An area in which Canada is an emerging world leader, DAC technology captures and uses carbon dioxide from the atmosphere. The process uses industrial-size fans to direct air through a chemical process that strips away carbon, which is then stored underground or sold to industrial customers. Once thought to be unrealistic, several DAC pilot projects are either in operation or under construction globally.
The potential of DAC to reduce carbon emissions is contingent on the scale and progress of advancements in this technology. Since DAC consumes energy, its economic and environmental viability depends on being in proximity to renewable energy sources.
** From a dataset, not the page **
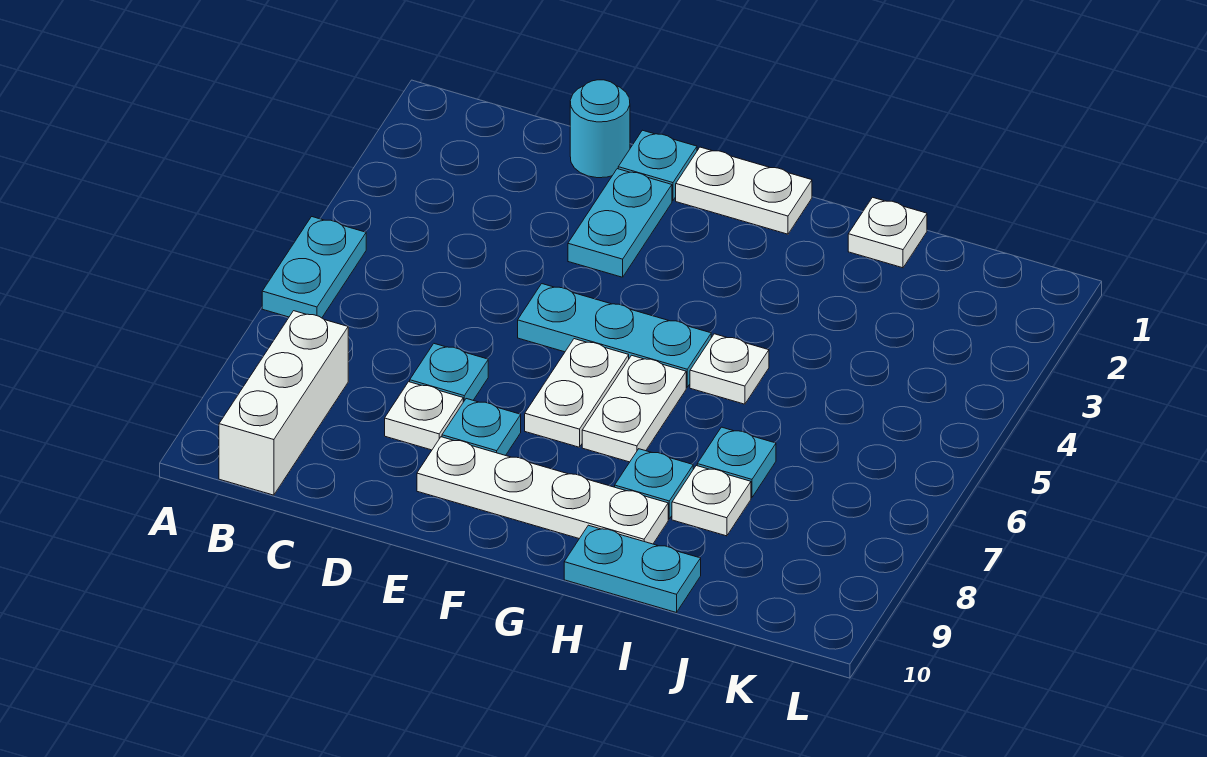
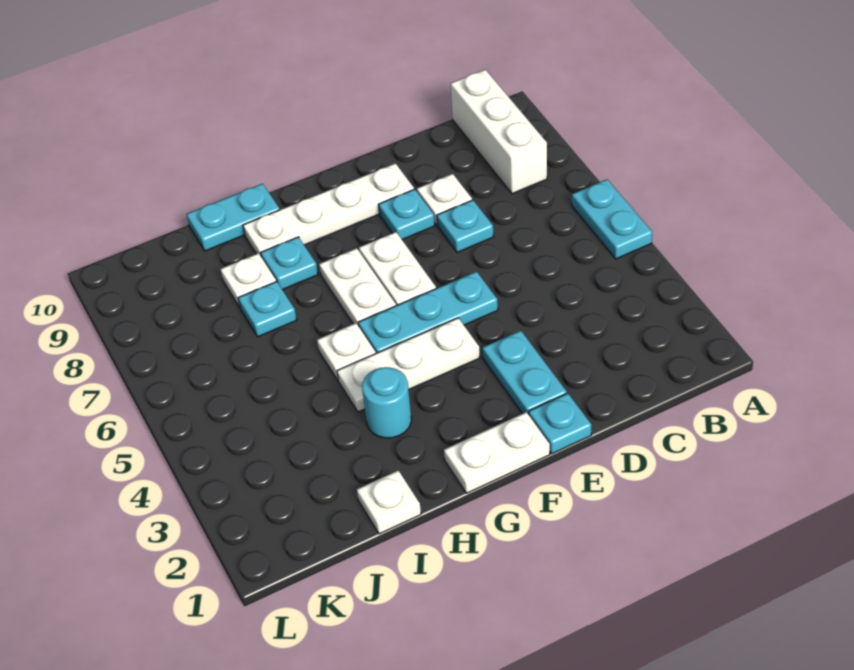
cyan 1x1 round brick [570,80,630,178] -> cyan 1x1 round brick moved to [362,367,411,438]
none -> white 1x3 plate [337,318,480,412]

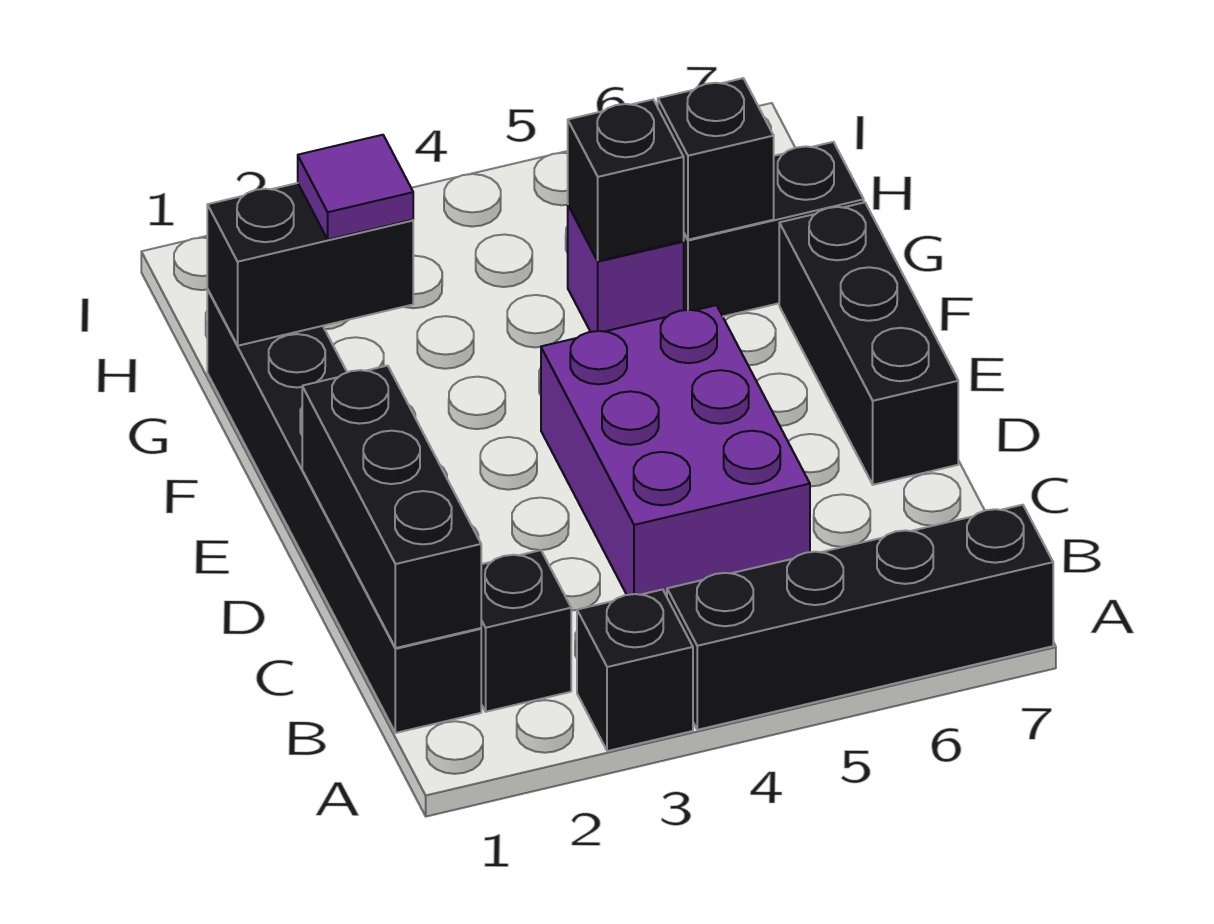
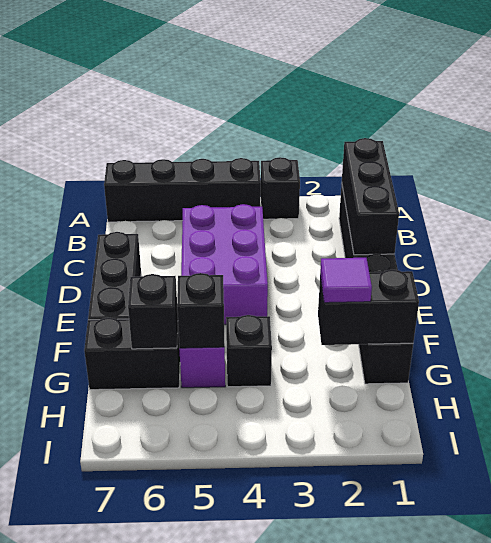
black 1x1 brick [481,550,571,712] -> black 1x1 brick moved to [226,315,272,387]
DAC could contribute to Canada’s technological exports while reducing GHGs on a global scale.

Small modular reactors (SMRs) produce clean power, and are smaller in both size and output than a traditional nuclear power plant. These are promising for powering remote communities and off-grid industrial projects. Although SMR technology is currently unproven at scale, deploying them could involve lower initial capital costs compared with their large-reactor counterparts. The federal government recently announced a $20 million investment (in Ontario-based Terrestrial Energy Inc.) to help bring SMRs to the Canadian market.